→ **DIRECTIVE 1**:
Give back the records from the line containing "What is the" down to the end of the records, changing "series" to "line" and keeping everything else the same. Return only those lines, and leave out the pictures.

→ **TEXT FOR ANALYSIS**:

== Segment start ==

# young serbian high flyers



## pattersonk2002 (Jun 1, 2008)

Dan, if you catch this it was meant for you. I have been flying my birds for weeks now and have not really been able to get them up high due mostly to weather and time. I did have to take this pic for you, these two are always the last two down and today when I went out they just sat there so I got the cam. I loved it, hope you enjoy. >Kevin


----------



## outcold00 (Aug 6, 2007)

Hello kevin,
Great shot and good looking birds! I had mine out for 2 weeks. I just started to flag them up. Hoping for some nice weather this weekend.


----------



## Sunne (Apr 23, 2010)

Great Looking Serbian High Flyers 

How long do they fly for?

Looks like there enjoying the weather


----------



## kelliepulido (Mar 16, 2010)

beautiful birds


----------



## pattersonk2002 (Jun 1, 2008)

*fly time*



Sunne said:


> Great Looking Serbian High Flyers
> 
> How long do they fly for?
> 
> Looks like there enjoying the weather


 Thankyou, I got these birds from Outcold a few years back and now I have to many to take pictures of all, these two just looked to relaxed after flying to pass it up. I am not sure how long they fly, I will let them out and watch them go up and it's back to work. I basically just let them fly as they want to,I had 6 birds up for about 3 1/2 hours the other day but had to leave so I do not know total time. They where in the loft when I got home. Most of the birds are interested in mating for now so they really do not fly much at this time. I am going to push them a little harder at the end of the month. >Kevin

PS: I have about 50 birds now not including my homers.


----------



## kelliepulido (Mar 16, 2010)

I need some of these


----------



## outcold00 (Aug 6, 2007)

kelliepulido said:


> I need some of these


I know where you can get some


----------



## sreeshs (Aug 16, 2009)

That's a beautiful picture ...


----------



## shonny (Nov 19, 2008)

Do they fly real high?


----------

== Segment end ==

→ **INFORMATION PROVIDED**:
== Segment start ==

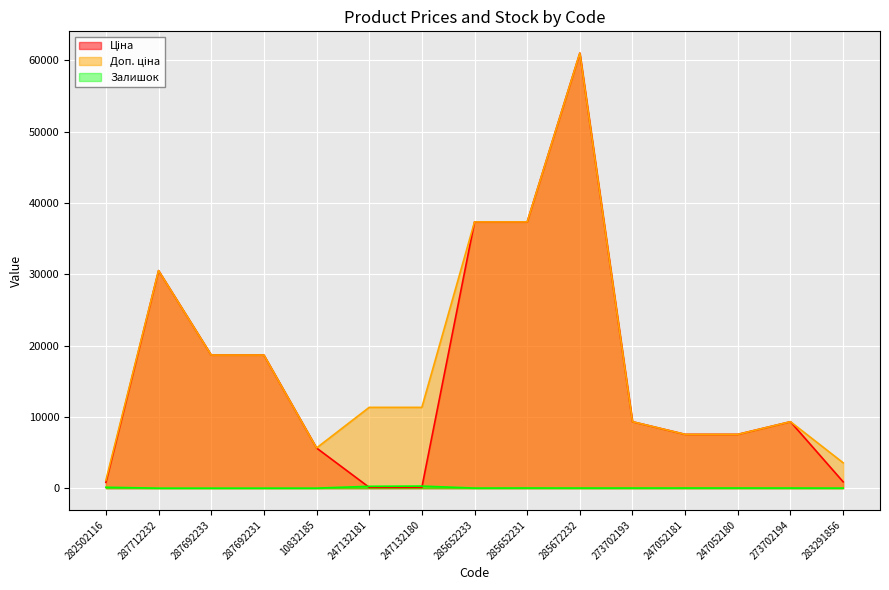

Reading right to left, what are all the values shown in this chart?

Ціна: 889.9	9321.4	7545.9	7545.9	9321.4	61024.7	37343.0	37343.0	113.3	113.3	5636.0	18671.5	18671.5	30512.3	813.0
Доп. ціна: 3559.7	9321.4	7545.9	7545.9	9321.4	61024.7	37343.0	37343.0	11334.0	11334.0	5636.0	18671.5	18671.5	30512.3	1101.8
Залишок: 7.0	18.0	21.0	20.0	17.0	15.0	22.0	12.0	290.0	260.0	2.0	0.0	0.0	0.0	125.0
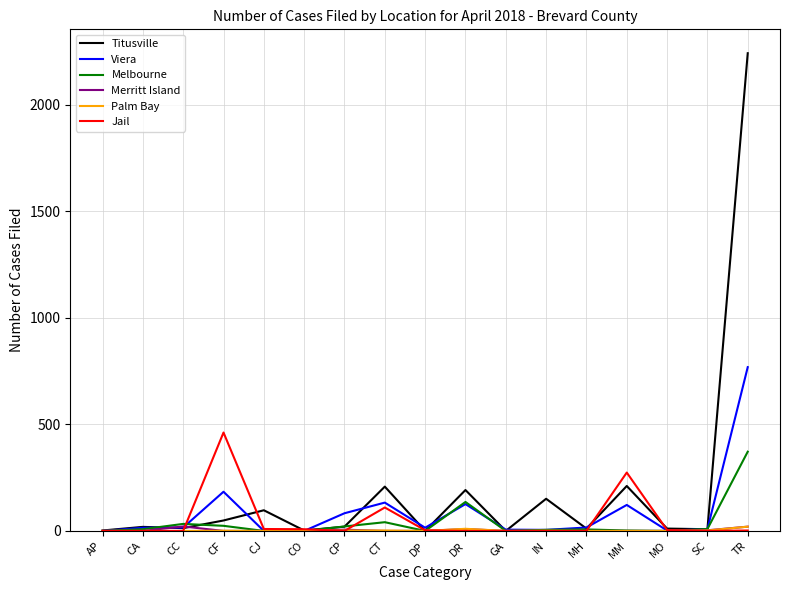

Which series has the largest range (max minus min)?

Titusville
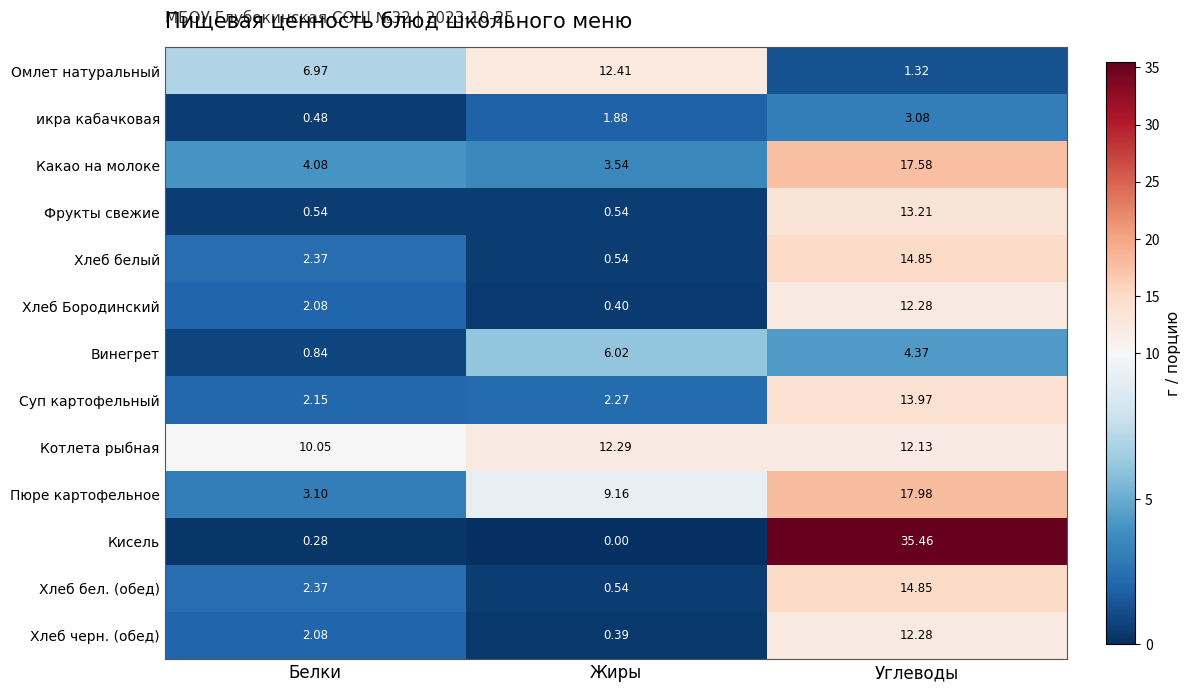

Which series has the largest range (max minus min)?

Кисель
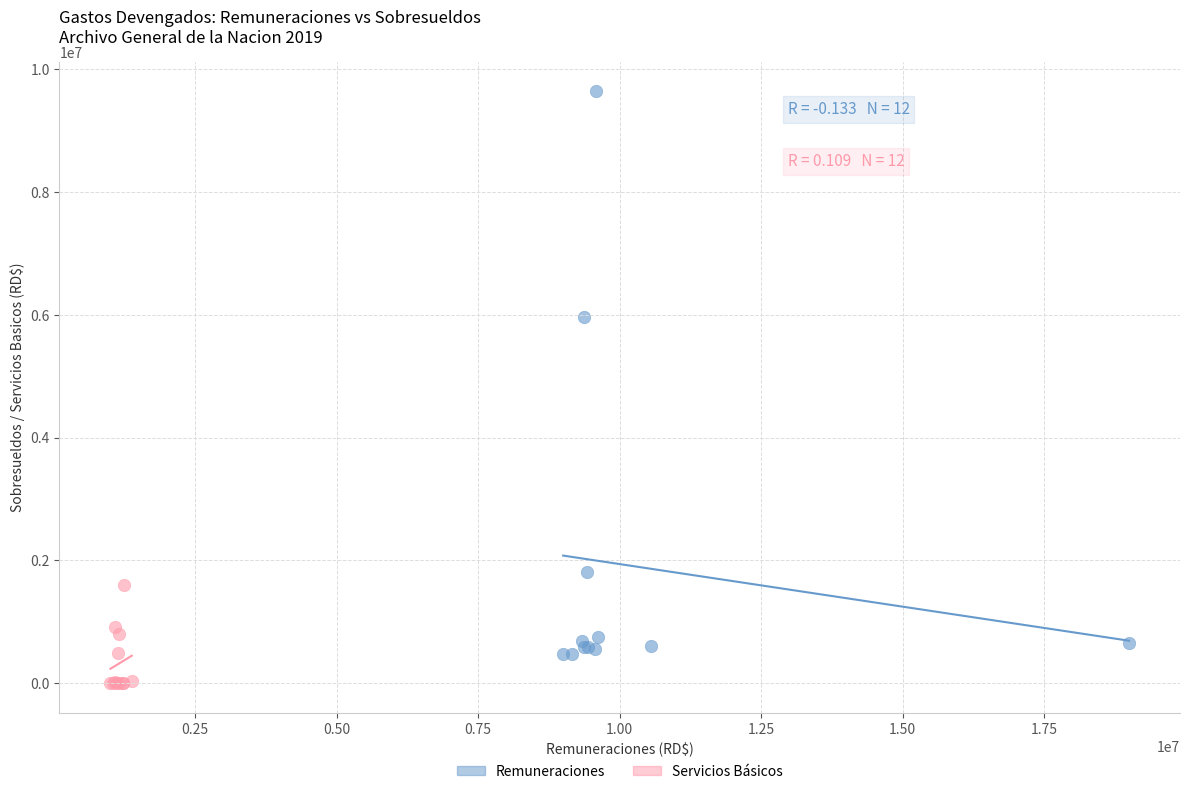

Which series contains the highest Y value?

Remuneraciones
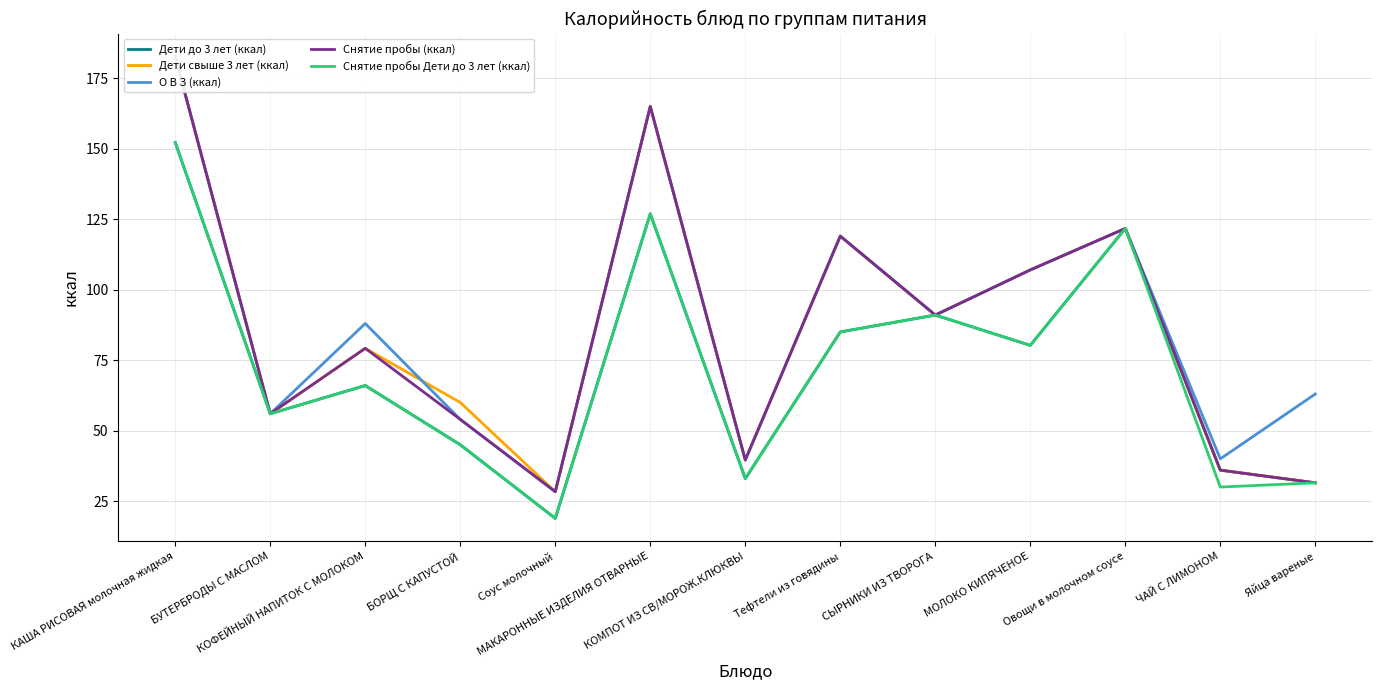

What is the label of the 13th point from the left?

Яйца вареные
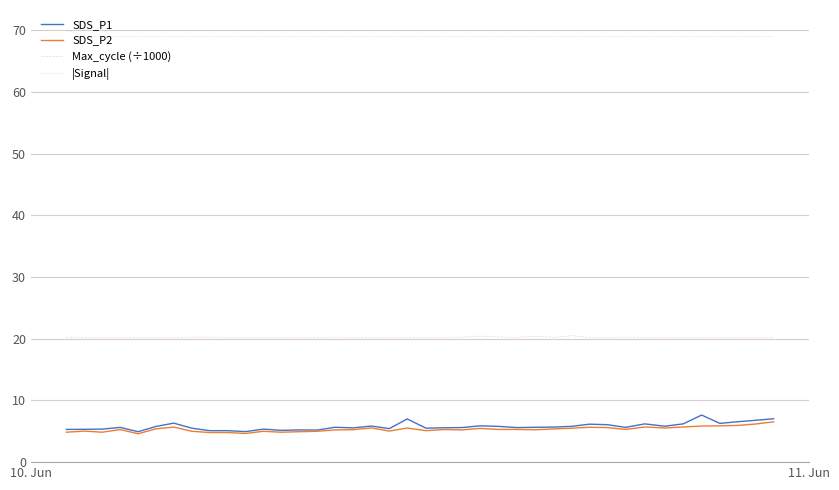

How many Max_cycle (÷1000) values are between 20 and 21?

40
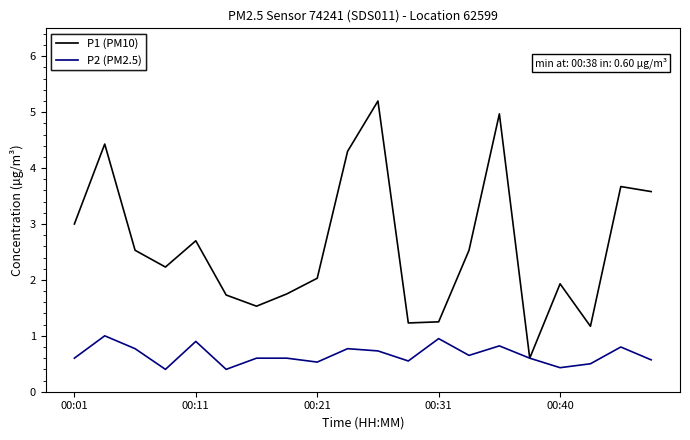

Which series has the widest spread of values?

P1 (PM10)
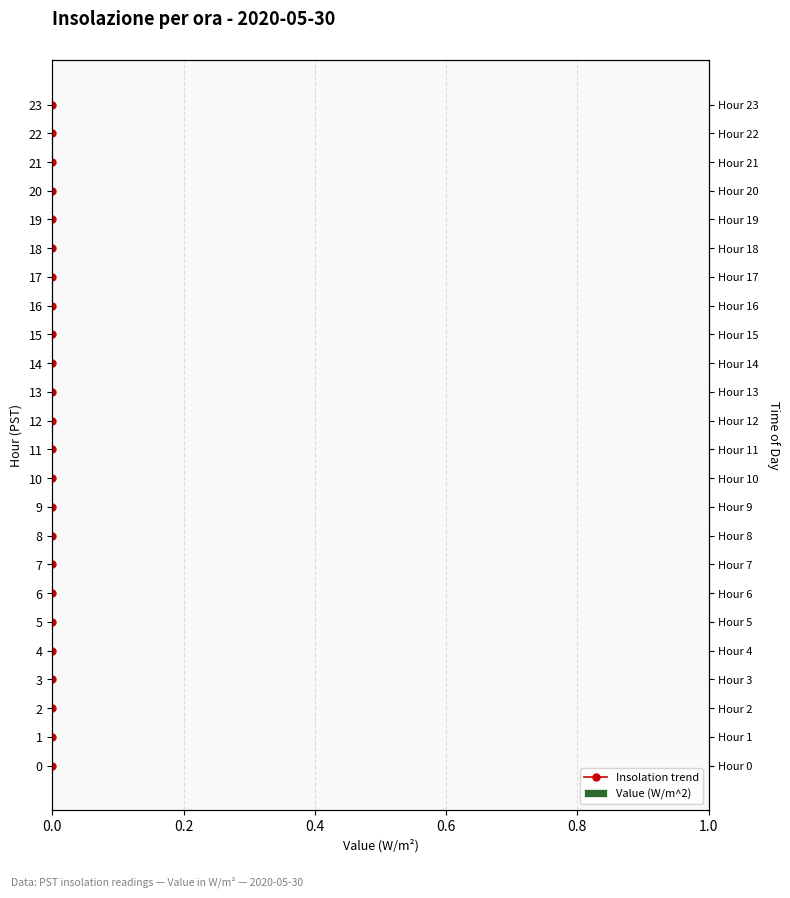

List the series in order of their overall mean, highest first.

Insolation trend, Value (W/m^2)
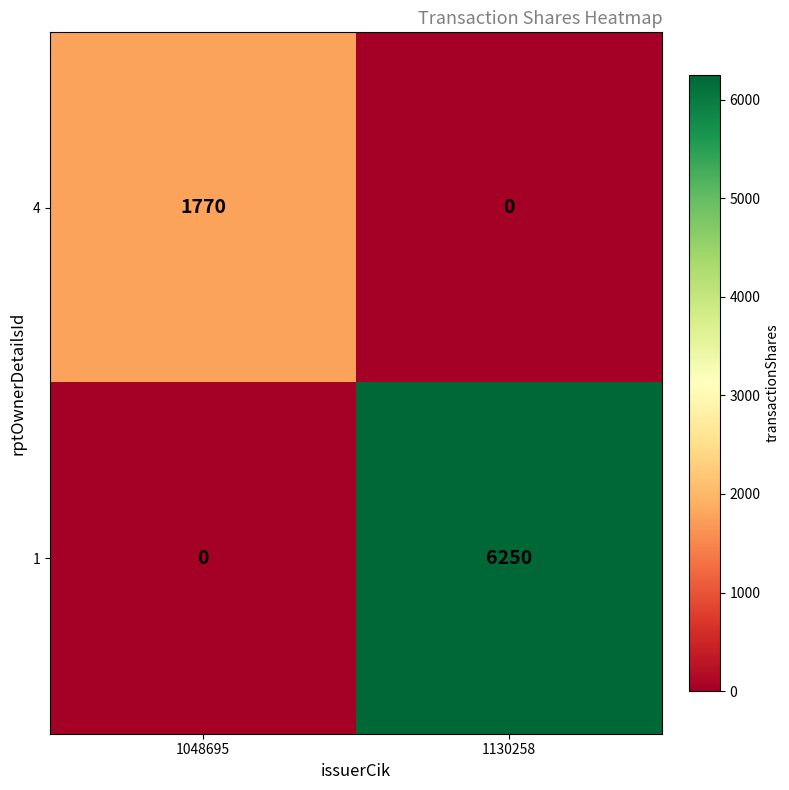

At how many categories does at least one series exceed 5901?

1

== Segment end ==

→ **DIRECTIVE 2**:
What are the distinct usernames that post in the forum thread about young Serbian high flyers?

→ **EXERCISE OUTPUT 1**:
What is the label of the 13th point from the left?

Яйца вареные

How many Max_cycle (÷1000) values are between 20 and 21?

40

Which line has the widest spread of values?

P1 (PM10)

List the line in order of their overall mean, highest first.

Insolation trend, Value (W/m^2)

At how many categories does at least one line exceed 5901?

1

→ **EXERCISE OUTPUT 2**:
pattersonk2002, outcold00, Sunne, kelliepulido, sreeshs, shonny